Un sentiment de détresse s’installe de plus en plus sur les sites de déplacés

A Menaka, l’une des grandes villes du nord, les conditions de vie des déplacés sont « critiques » selon les autorités locales. De leur côté, les habitants de la ville de Menaka affirment que les activités qui leur permettent de survivre sont à l’arrêt à cause de la crise sécuritaire dans la région. La situation est presque identique sur tous les sites de déplacés du pays.

Plusieurs milliers de personnes ont trouvé refuge dans la ville de Ménaka, suite à la reprise des affrontements entre l’armée malienne et les groupes armés. La semaine dernière, la communauté IDAKSAHAK a lancé une alerte à travers une lettre, sur la situation des déplacés de Gao et de Ménaka.

Des craintes confirmées sur place dans la région. Harouna Ibatane Yattara est le président du conseil régional de la jeunesse de Menaka, il affirme qu’aujourd’hui, la région de Ménaka connaît une situation humanitaire assez préoccupante.

« Depuis mars 2022 il y a eu le déplacement massif des populations vers la ville de Menaka. Elles sont concentrées aujourd’hui dans la ville, compliquant un certain nombre d’activités qui permettaient aux populations de bien vivre notamment l’élevage, et le commerce. » Souligne le responsable, avant d’ajouter que « certaines routes sont impraticables à cause de l’insécurité, tous ces paramètres contribuent à asphyxier et mettre l’économie au ralenti ».

Face à ces besoins dans la ville de Menaka, les efforts des autorités locales sont insuffisants.

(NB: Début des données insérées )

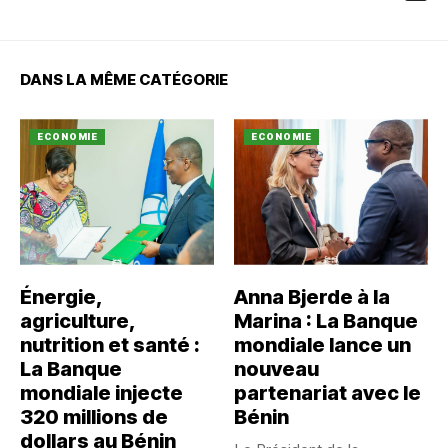
DANS LA MÊME CATÉGORIE
ECONOMIE
ECONOMIE
Énergie,
Anna Bjerde à la
agriculture,
Marina : La Banque
nutrition et santé :
mondiale lance un
La Banque
nouveau
mondiale injecte
partenariat avec le
320 millions de
Bénin
dollars au Bénin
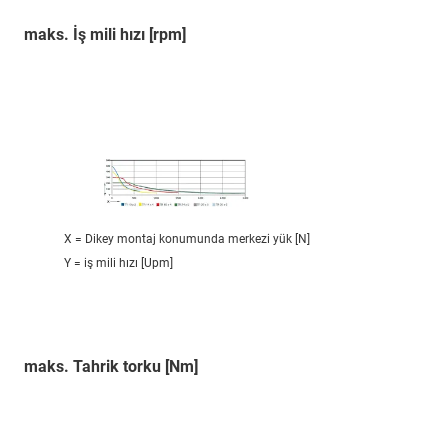
maks. İş mili hızı [rpm]
X = Dikey montaj konumunda merkezi yük [N]
Y = iş mili hızı [Upm]
maks. Tahrik torku [Nm]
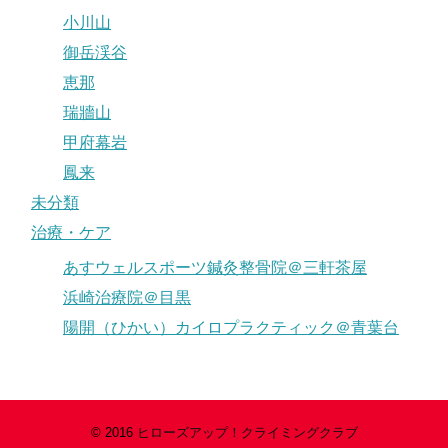
小川山
御岳渓谷
恵那
瑞牆山
甲府幕岩
鳳来
未分類
治療・ケア
あすウェルスポーツ鍼灸整骨院＠三軒茶屋
浜崎治療院＠目黒
陽開（ひかい）カイロプラクティック＠青葉台
© 2016
ヒローズアップ！クライミングクラブ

Pour le Maire de la commune urbaine de Ménaka Nanout Kotia, malgré les initiatives prises par le gouvernement, la situation reste alarmante. « D’une manière générale, la situation humanitaire est inquiétante dans la région de Menaka. Malgré les efforts des partenaires et du gouvernement la situation est très compliquée », martèle l’élu local.

Une situation presqu’identique sur différents sites

Du nord, nous nous sommes rendus au centre du pays. Sur le site des déplacés de la ville de San, la situation reste également critique. Ici, de nouveaux déplacés arrivent fréquemment. Et ils sont composés majoritairement d’enfants et des femmes.

Selon le responsable des déplacés sur place Idrissa Sangaré, ces nouveaux arrivants ont urgemment besoin d’une assistance humanitaire.

« Il y a certains déplacés qui sont arrivés ici dans des conditions très difficiles à supporter. Ces nouveaux déplacés viennent du cercle de Djenné principalement de la commune de Sofara, village de Gnawouro. Ils ont été victimes des violences atroces », indique monsieur Sangaré. Toujours selon lui, certaines femmes du site ont perdu leurs maris lors des attaques terroristes. « Mais ce qui nous choque c’est la situation des femmes violées. Elles sont dans un état très préoccupant », déplore le responsable du site.

Une assistance insuffisante

A Ségou, les déplacés ont certes des tentes pour s’abriter mais le manque d’eau et de vivres constituent le véritable problème. « On a faim, donc on ne peut pas être tranquille car on n’arrive pas à trouver à manger. Ce que nous voulons c’est de retourner chez nous », confie un chef de famille déplacé.

Une dame déplacée ajoute, « nous sommes confrontés à un problème d’eau et de nourriture. L’aide que nous recevons est insuffisante. En plus, on ne travaille pas et on a des enfants à nourrir ».

Le sud du pays est aussi touché par cette vague de déplacements. Selon Abass Cissé, l’un des responsables du service du développement de Yorosso dans la région de Koutiala, les déplacés qui sont dans le cercle sont confrontés surtout au problème de logements et de vivres. Il précise que c’est grâce au concours des organisations humanitaires qu’ils arrivent à s’occuper des déplacés.

Le responsable du service du développement de Yorosso précise qu’il y a eu beaucoup de mouvement au cours de l’année 2023.  « A la date du 10 janvier 24, nous avons recensé 2026 déplacés répartis dans 235 ménages. 523 hommes, 604 femmes et 899 enfants ».

Notons que malgré ces difficultés annoncées sur les différents sites, certaines personnes déplacées se donnent les moyens, pour joindre les deux bouts. A Bandiagara, des femmes déplacées apprennent la fabrication et la commercialisation du savon. Au même moment sur des sites à Bamako, des déplacés mènent des petites activités génératrices de revenus.